Ad a. FRBRoo F23 Expression Fragment is a subclass of FRBRoo F2 Expression, which itself is a subclass of CIDOC-CRM E73 Information Object, which is a superclass of E33 Linguistic Object. It will come as no surprise that R15 has fragment is a subproperty of CIDOC-CRM P106 is composed of. FRBRoo presents a refinement of CIDOC-CRM, but does not help us further.

  1. SAWS. SAWS itself uses CIDOC-CRM and FRBRoo, but adds its own classes and properties. (The venerable SAWS project also uses CTS). a. This means this relation can be expressed in SAWS along the lines of CRM or FRBRoo. However, SWAS has useful properties of its own, such as isTransmittedBy, isVariantOf, isVariantTranslationOf, isVerbatimOf, isVerbatimTranslationOf, isVersionInAnotherLanguageOf, and isVersionOf. b. ? c. See a.
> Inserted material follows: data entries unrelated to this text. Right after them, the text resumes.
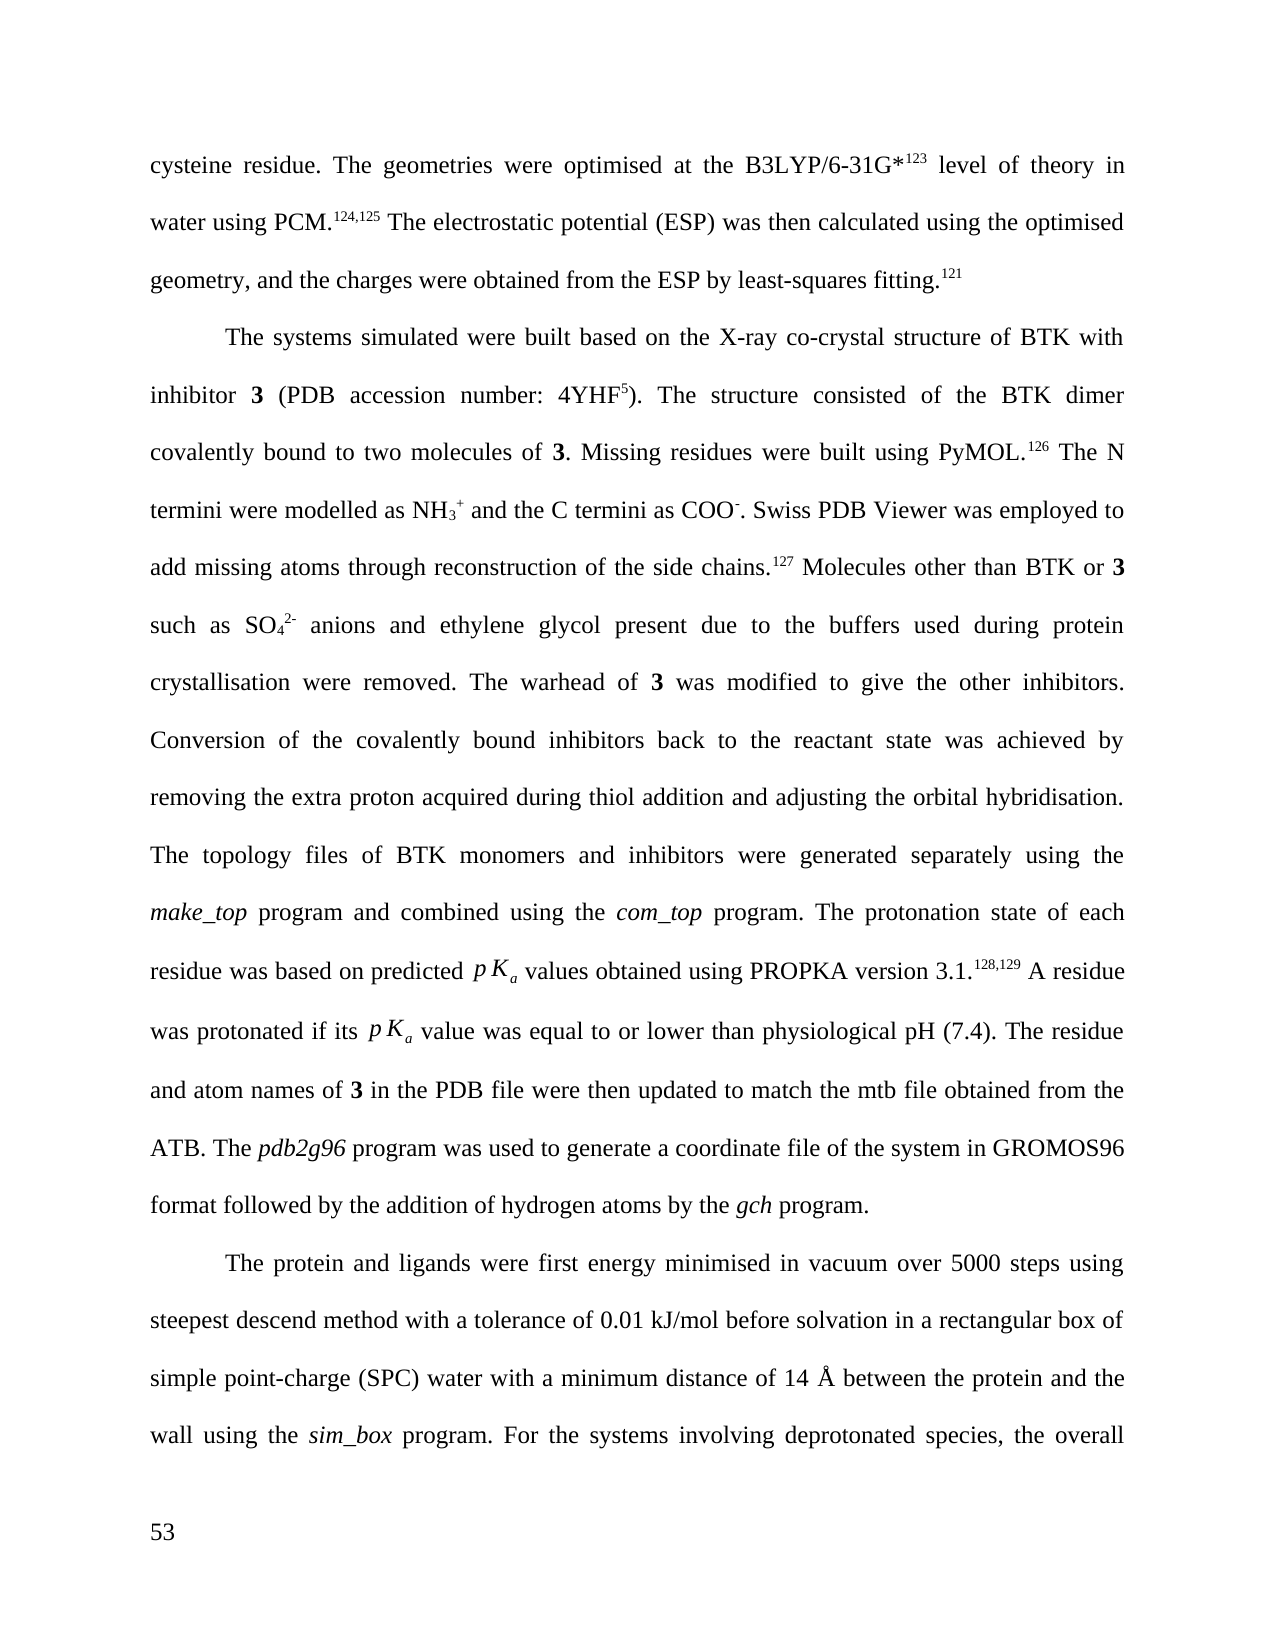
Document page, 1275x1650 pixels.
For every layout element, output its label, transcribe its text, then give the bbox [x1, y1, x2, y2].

text The systems simulated were built based on the X-ray co-crystal structure of BTK with inhibitor 3 (PDB accession number: 4YHF5). The structure consisted of the BTK dimer covalently bound to two molecules of 3. Missing residues were built using PyMOL.126 The N termini were modelled as NH3+ and the C termini as COO-. Swiss PDB Viewer was employed to add missing atoms through reconstruction of the side chains.127 Molecules other than BTK or 3 such as SO42- anions and ethylene glycol present due to the buffers used during protein crystallisation were removed. The warhead of 3 was modified to give the other inhibitors. Conversion of the covalently bound inhibitors back to the reactant state was achieved by removing the extra proton acquired during thiol addition and adjusting the orbital hybridisation. The topology files of BTK monomers and inhibitors were generated separately using the make_top program and combined using the com_top program. The protonation state of each residue was based on predicted values obtained using PROPKA version 3.1.128,129 A residue was protonated if its value was equal to or lower than physiological pH (7.4). The residue and atom names of 3 in the PDB file were then updated to match the mtb file obtained from the ATB. The pdb2g96 program was used to generate a coordinate file of the system in GROMOS96 format followed by the addition of hydrogen atoms by the gch program. [150, 322, 1125, 1219]
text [150, 1248, 1125, 1449]
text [150, 150, 1125, 294]
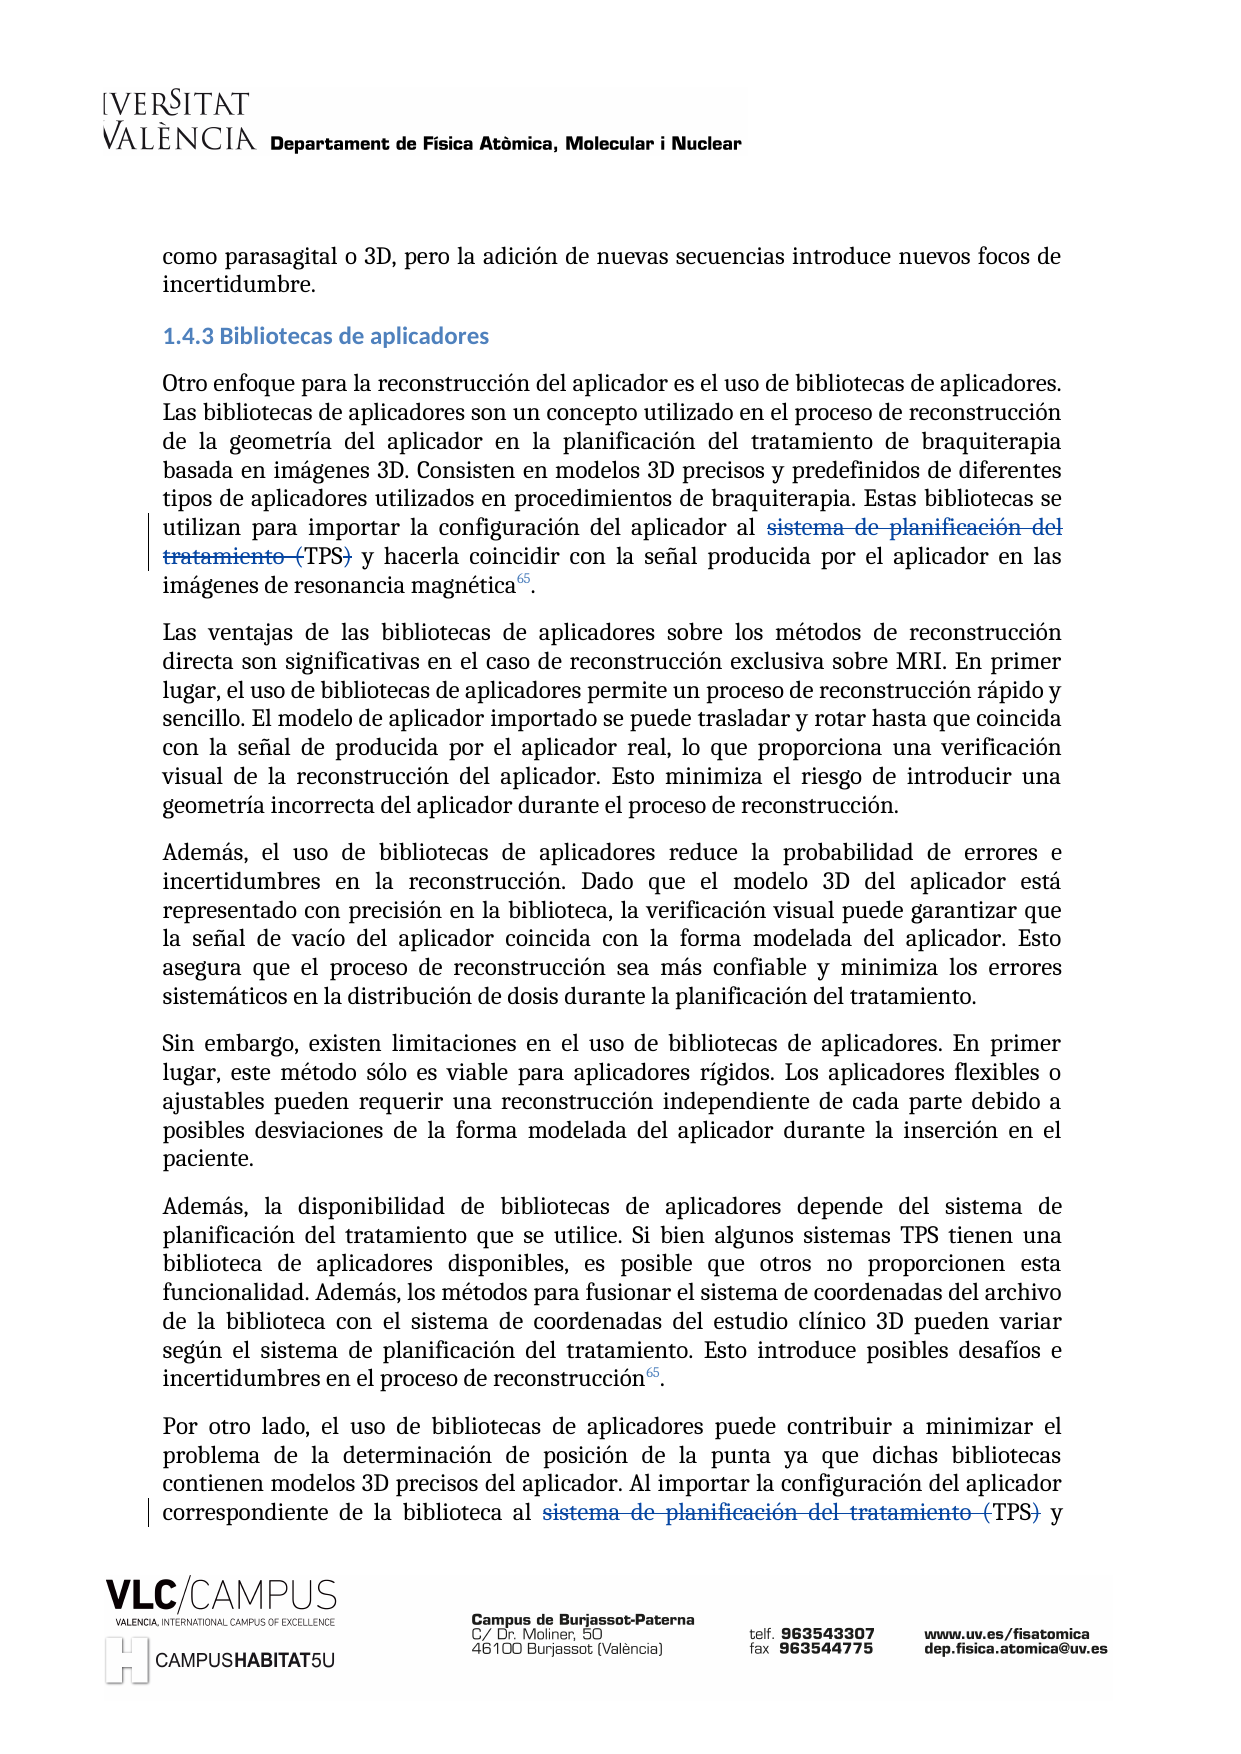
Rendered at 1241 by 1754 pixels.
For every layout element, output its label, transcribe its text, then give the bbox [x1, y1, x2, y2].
Brill can use SAWS. And, like SAWS, we can mint our own classes and properties if needs be. We need to ask the users, when the time comes, what they need. And we need to consider more closely what relations we need to model. We also need to consider to what extent we can model generically (i.e. holding true for all fragments) vs. specifically (i.e. holding true for individual cases, e.g. with complex tradition histories).

The creation of triples expressing textual relations is but part of the larger job of expressing all Jacoby Online metadata in triples. This job has yet to be completed.

Open Annotation

Every reference is a relation between the citing text and the cited text. Relations can be expressed in linked data as triples. If we then add who is saying that text a relates to text b in a certain manner, we arrive at the Open Annotation Model. See https://www.w3.org/blog/news/archives/6156 . (This allows for the combination with other relevant ontologies, such as FRBRoo, CIDOC-CRM, and HuCit. HuCit is an ontology aimed at the formal representation of humanities citation structures). Note that such linked data can already be found in the Classical Works Knowledge Base (http://cwkb.org/).

Triples belong to the core of CITE. For example, connections between objects and texts are expressed as triples. Homer Multitext have produced URNs for each line of the Iliad as work; e. g. book 6, line 119 is described by urn:cts:greekLit:tlg0012.tlg001:6.119. An RDF triple connects this to URN of a line in the edition of the Venetus A codex (urn:cts:greekLit:tlg0012.tlg001.msA:6.119). It is not necessary (nor allowed) to have triples connecting URLs with URNs, (e.g. chs.hardvard.edu/datans/mss/msA-012r with urn:cts:greekLit:ltg0012.tlg001.msA:1.1). URNs are not hyperlinks: they need to be resolved to do that. So choose wisely. Moreover, URLs are not stable identifiers and cannot be used in RDF.

This principle also applies to the testimonia in Jacoby Online. They will already have a CTS URN because the belong to a “source work”. What is missing is the attribution to a textgroup. The URN does not say they are a testimony to a certain “historian” (= textgroup). Such information about the relation between texts is not expressed in CTS URNs, but in triples, for example in a schema like Open Annotation. The attribution can be expressed like: instance X of the class XX (where X is the URN and the class is a work in the FRBR ontology) hasProperty (where the property is: isTestimonyof) instance Y of class YY (where Y is again a URN, but now of a textgroup, and the class is again a FRBR class, according to Z of the class ZZ (where Z is a VIAF or ORCID instance, and ZZ is perhaps dc:author.).


Such annotations can be created automatically from the texts and their URNs. Likewise, references can be extracted automatically from texts, in a two-step process: (1) identification of a reference as a reference; (2) identification of this instance of reference. This results in the formal expression of a reference, including correct tagging and URN. Scripts with comparable functions are already developed for Brill.